Court Opinion

ID: 9612040
Source: CourtListenerOpinion
Date Created: 2023-08-22 04:03:38.536692+00
Date Added: 2024-06-11T18:03:18.941485
License: Public Domain

Fletcher, Presiding Justice,
concurring specially.
I do not agree with the majority’s holding in division 3 that the evidence of marijuana in Miller’s pocket at the time of his arrest would be admissible in his trial for felony murder simply because the marijuana was a circumstance of his arrest.
In 1876, this Court stated that the circumstances of a defendant’s arrest are “proper evidence to be submitted to the jury to be weighed by them for what they are worth.”3 This Court has through the years relied upon this broad statement with little consideration of whether it comports with the express relevancy requirement codified in OCGA § 24-2-1. Because evidence must be relevant in order to be admissible, trial courts and this Court should examine the specific evidence sought to be admitted and the relevance of that evidence. By relying on talismanic statements that broad categories of evidence are admissible without regard to reason or rationale, we fail in our obligation to provide clarity and guidance to the bench and bar.
The primary issue in the trial was whether Miller was the man who broke into the Lashleys’ house. Since Mrs. Lashley did not observe the marijuana, proof of Miller’s possession of marijuana does *745not tend to logically prove identity or any other material issue in the case. If the marijuana evidence is not relevant to the felony counts, it should not be admissible in the trial on those counts.4 Nor does evidence become admissible simply because the state added a charge related to the evidence. I would hold that the mere fact of Miller’s possession of marijuana when arrested does not justify the joinder of the offenses. Nevertheless, considering the strength of the state’s case, I cannot conclude that had the offenses been severed, the outcome of the case would have been different.
Decided February 8, 1999 —
Reconsideration denied April 1,1999.
Billy M. Grantham, for appellant.
J Brown Moseley, District Attorney, John A. Warr, Robert R. Auman, Assistant District Attorneys, Thurbert E. Baker, Attorney General, Paula K. Smith, Senior Assistant Attorney General, Angelica M. Woo, Assistant Attorney General, for appellee.

 Wynne v. State, 56 Ga. 113 (5), 119 (1876).

 See Crosby v. State, 269 Ga. 434, 435 (498 SE2d 62) (1998) (evidence that a defendant had a small amount of marijuana in her purse at the time of arrest was irrelevant and prejudicial in murder trial and the trial court erred in admitting it into evidence).

#### What is being asked:
List everyone the court opinion names as counsel for the appellee. The lines that come next are taken from a different source.

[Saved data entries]
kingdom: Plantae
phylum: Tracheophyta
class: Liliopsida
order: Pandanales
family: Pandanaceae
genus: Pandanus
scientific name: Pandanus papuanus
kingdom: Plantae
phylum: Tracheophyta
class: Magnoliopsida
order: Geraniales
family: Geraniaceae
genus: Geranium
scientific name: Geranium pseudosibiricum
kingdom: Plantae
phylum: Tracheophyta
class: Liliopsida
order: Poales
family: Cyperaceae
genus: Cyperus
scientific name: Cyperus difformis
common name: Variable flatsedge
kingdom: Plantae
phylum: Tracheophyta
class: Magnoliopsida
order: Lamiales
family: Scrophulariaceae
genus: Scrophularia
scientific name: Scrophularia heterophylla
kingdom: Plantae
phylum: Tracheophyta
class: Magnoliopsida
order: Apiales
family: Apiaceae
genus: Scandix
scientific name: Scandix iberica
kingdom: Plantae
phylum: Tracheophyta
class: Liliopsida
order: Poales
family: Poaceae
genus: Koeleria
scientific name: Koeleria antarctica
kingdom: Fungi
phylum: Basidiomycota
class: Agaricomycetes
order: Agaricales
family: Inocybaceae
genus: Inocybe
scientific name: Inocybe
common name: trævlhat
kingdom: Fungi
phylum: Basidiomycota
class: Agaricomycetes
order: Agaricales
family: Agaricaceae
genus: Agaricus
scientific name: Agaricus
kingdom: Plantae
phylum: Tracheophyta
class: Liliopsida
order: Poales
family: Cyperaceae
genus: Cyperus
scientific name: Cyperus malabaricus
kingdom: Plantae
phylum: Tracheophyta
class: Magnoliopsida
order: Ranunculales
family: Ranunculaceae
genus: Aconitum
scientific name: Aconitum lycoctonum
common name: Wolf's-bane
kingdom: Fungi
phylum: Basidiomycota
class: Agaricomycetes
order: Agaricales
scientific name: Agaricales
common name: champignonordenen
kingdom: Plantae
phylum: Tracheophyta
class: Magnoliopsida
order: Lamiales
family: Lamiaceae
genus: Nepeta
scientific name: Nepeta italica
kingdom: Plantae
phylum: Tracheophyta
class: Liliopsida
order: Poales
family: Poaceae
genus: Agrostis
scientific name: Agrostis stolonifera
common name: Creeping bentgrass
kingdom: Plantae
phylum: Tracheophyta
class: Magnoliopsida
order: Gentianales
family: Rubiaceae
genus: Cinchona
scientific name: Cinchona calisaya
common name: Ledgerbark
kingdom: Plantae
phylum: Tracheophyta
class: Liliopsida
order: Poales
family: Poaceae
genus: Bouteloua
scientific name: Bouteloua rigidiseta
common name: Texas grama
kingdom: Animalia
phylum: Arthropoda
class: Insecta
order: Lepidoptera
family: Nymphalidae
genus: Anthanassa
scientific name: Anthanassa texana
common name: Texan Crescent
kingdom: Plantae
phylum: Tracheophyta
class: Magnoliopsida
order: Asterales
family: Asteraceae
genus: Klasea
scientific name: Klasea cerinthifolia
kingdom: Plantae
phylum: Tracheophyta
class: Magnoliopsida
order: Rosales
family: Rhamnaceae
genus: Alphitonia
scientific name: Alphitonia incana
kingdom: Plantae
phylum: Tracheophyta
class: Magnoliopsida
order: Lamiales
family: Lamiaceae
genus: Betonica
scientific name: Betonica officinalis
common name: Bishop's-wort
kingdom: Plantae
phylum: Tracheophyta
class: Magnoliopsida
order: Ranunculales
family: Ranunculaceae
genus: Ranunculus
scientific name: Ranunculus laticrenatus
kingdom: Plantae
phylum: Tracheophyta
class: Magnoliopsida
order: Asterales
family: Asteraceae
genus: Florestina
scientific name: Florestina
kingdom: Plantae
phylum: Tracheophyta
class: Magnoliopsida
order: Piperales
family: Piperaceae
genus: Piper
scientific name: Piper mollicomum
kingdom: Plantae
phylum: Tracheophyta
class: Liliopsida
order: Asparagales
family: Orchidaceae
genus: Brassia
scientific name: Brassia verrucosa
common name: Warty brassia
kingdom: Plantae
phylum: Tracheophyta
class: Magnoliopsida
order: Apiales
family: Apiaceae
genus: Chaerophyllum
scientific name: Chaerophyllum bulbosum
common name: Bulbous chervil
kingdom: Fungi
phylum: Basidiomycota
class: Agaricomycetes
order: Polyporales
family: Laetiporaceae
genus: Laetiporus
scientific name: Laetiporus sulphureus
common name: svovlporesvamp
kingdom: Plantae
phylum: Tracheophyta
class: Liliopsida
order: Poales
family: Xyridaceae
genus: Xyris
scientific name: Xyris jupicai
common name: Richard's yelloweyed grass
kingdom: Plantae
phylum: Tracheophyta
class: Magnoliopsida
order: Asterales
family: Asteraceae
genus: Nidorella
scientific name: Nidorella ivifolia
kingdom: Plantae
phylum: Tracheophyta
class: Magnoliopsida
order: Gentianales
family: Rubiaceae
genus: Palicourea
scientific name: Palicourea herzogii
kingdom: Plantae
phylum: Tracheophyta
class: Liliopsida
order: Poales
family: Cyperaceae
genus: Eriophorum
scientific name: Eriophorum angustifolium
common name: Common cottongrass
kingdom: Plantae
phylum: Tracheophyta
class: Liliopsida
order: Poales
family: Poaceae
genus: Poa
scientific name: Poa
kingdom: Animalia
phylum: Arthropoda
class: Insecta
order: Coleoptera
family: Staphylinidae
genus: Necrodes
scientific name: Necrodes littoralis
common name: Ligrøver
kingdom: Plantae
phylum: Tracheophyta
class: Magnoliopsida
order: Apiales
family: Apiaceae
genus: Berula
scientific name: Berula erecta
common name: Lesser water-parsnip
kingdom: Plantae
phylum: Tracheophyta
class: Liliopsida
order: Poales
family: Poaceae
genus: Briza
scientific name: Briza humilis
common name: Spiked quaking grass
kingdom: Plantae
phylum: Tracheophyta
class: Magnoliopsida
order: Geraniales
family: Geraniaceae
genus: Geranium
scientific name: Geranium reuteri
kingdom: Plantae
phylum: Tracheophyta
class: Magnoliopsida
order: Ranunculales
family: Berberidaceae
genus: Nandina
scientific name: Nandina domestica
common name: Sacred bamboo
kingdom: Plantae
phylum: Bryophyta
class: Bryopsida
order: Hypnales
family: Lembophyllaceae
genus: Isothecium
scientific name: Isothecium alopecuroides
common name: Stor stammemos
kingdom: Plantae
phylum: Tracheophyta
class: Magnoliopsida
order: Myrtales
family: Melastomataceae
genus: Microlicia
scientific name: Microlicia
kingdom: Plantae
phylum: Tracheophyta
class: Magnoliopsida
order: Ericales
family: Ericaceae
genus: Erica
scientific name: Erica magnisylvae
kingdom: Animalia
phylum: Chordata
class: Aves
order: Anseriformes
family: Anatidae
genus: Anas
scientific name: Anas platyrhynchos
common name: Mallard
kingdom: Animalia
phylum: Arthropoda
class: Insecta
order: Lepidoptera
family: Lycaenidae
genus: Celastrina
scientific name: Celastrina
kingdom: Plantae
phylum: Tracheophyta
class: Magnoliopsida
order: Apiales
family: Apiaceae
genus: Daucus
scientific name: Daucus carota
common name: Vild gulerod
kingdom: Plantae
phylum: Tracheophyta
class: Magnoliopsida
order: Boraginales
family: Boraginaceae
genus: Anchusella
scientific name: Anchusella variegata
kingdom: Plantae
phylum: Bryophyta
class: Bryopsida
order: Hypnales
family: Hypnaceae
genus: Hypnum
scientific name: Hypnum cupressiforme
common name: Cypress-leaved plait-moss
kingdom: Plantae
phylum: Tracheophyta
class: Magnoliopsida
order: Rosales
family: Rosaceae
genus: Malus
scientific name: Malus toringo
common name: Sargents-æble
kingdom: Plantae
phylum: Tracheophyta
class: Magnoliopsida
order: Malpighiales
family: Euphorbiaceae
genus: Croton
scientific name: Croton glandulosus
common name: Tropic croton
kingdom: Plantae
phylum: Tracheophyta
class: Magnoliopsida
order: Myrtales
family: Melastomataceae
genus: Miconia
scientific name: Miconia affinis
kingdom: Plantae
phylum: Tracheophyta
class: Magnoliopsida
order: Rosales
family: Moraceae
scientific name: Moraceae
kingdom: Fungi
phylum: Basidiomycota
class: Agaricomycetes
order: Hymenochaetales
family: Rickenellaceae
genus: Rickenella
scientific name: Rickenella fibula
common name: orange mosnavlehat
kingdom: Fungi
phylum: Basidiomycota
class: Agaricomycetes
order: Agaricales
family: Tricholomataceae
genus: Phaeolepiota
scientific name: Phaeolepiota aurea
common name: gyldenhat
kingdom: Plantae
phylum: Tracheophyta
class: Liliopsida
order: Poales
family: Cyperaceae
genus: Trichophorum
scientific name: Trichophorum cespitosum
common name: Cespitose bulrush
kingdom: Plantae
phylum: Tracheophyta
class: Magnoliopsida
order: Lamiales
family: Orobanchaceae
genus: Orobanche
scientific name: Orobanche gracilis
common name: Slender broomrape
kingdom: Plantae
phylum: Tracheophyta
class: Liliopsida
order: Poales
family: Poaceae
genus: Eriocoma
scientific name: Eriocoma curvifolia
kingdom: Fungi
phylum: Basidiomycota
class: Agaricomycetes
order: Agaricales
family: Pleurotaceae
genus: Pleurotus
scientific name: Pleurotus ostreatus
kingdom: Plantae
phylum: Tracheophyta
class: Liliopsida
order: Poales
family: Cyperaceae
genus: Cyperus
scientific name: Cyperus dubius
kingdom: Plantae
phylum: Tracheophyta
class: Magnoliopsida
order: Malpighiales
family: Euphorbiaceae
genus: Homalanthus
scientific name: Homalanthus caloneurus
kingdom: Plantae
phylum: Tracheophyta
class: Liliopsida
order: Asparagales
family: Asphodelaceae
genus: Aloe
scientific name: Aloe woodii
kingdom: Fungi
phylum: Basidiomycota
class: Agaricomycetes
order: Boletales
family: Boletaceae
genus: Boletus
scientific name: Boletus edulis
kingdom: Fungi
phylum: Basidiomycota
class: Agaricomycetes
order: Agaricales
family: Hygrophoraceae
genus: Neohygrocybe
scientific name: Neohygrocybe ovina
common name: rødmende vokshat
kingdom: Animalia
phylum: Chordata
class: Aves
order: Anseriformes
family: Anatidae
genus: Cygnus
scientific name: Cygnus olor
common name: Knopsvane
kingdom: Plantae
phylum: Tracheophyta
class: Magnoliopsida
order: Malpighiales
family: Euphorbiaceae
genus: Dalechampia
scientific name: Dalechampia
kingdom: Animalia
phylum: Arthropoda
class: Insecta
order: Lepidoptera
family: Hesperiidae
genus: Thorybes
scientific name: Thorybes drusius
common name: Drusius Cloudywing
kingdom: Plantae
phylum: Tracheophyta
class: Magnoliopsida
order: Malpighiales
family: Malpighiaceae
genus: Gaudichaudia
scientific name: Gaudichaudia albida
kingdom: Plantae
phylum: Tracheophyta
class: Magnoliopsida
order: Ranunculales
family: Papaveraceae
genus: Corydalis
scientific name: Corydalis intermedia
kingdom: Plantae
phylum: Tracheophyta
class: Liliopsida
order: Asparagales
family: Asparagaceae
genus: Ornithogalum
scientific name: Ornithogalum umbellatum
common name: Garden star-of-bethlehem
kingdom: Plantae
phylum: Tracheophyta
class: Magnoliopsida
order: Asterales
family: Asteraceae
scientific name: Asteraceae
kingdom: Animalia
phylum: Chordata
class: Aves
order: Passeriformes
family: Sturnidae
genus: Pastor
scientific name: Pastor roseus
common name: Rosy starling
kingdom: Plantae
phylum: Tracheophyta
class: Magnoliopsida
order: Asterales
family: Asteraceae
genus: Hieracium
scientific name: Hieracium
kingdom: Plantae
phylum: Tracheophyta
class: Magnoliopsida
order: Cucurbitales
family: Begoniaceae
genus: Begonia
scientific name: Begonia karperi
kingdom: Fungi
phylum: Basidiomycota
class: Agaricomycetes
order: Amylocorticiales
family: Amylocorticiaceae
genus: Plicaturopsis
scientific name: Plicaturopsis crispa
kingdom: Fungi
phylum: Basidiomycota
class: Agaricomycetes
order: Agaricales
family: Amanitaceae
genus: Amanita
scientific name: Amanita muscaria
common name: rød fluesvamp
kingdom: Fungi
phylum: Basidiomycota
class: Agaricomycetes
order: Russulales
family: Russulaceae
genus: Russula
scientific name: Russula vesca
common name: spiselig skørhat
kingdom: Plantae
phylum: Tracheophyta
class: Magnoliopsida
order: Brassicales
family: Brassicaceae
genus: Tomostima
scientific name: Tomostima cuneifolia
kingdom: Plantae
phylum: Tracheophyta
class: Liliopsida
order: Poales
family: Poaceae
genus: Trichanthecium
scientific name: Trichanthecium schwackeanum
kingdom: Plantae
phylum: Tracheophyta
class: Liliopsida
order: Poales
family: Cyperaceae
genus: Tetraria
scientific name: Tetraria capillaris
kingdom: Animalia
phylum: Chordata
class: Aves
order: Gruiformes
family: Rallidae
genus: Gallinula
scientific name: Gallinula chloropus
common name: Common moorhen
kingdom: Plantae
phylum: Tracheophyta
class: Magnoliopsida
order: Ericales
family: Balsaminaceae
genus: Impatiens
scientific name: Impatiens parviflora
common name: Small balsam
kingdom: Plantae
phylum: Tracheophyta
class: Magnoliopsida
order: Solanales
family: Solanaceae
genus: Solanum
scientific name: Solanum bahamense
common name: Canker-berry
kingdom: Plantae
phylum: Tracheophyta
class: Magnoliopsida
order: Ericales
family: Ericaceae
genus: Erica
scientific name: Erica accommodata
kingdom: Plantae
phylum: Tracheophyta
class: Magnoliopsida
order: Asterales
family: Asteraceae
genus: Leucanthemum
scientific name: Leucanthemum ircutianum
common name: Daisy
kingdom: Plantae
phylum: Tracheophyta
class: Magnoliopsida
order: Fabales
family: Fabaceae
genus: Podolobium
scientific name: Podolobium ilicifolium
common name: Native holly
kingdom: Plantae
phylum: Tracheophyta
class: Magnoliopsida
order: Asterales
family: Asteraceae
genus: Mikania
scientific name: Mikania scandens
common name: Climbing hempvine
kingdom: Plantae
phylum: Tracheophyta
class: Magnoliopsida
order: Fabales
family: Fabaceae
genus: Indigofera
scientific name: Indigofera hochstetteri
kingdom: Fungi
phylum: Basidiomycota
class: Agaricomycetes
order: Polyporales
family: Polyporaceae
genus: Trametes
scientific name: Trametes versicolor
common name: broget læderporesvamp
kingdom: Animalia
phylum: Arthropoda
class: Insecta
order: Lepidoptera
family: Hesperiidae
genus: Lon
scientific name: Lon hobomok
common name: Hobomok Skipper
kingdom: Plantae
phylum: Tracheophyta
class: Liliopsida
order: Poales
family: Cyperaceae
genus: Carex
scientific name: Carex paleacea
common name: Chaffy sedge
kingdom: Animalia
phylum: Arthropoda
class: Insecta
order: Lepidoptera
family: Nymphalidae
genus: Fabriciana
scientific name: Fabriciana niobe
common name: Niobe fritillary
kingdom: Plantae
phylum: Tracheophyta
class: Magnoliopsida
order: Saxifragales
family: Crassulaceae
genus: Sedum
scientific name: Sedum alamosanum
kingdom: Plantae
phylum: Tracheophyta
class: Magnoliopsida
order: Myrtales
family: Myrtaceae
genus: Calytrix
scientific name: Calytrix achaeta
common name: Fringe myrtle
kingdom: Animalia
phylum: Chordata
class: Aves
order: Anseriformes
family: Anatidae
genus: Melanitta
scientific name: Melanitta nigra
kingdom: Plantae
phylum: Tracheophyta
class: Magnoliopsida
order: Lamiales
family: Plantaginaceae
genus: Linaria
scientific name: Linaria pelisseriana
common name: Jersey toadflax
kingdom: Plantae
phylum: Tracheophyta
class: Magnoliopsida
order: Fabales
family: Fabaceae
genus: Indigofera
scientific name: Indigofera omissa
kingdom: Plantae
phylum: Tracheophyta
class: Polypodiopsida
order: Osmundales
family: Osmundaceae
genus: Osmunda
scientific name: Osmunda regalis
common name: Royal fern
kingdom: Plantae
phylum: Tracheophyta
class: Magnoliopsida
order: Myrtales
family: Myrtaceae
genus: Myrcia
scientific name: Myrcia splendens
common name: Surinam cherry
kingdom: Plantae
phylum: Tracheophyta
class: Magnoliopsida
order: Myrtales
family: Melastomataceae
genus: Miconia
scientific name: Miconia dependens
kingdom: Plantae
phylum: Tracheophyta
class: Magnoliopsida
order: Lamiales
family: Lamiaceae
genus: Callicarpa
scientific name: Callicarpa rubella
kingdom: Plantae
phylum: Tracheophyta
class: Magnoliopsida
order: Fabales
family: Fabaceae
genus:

#### Task response:
J Brown Moseley, John A. Warr, Robert R. Auman, Thurbert E. Baker, Paula K. Smith, Angelica M. Woo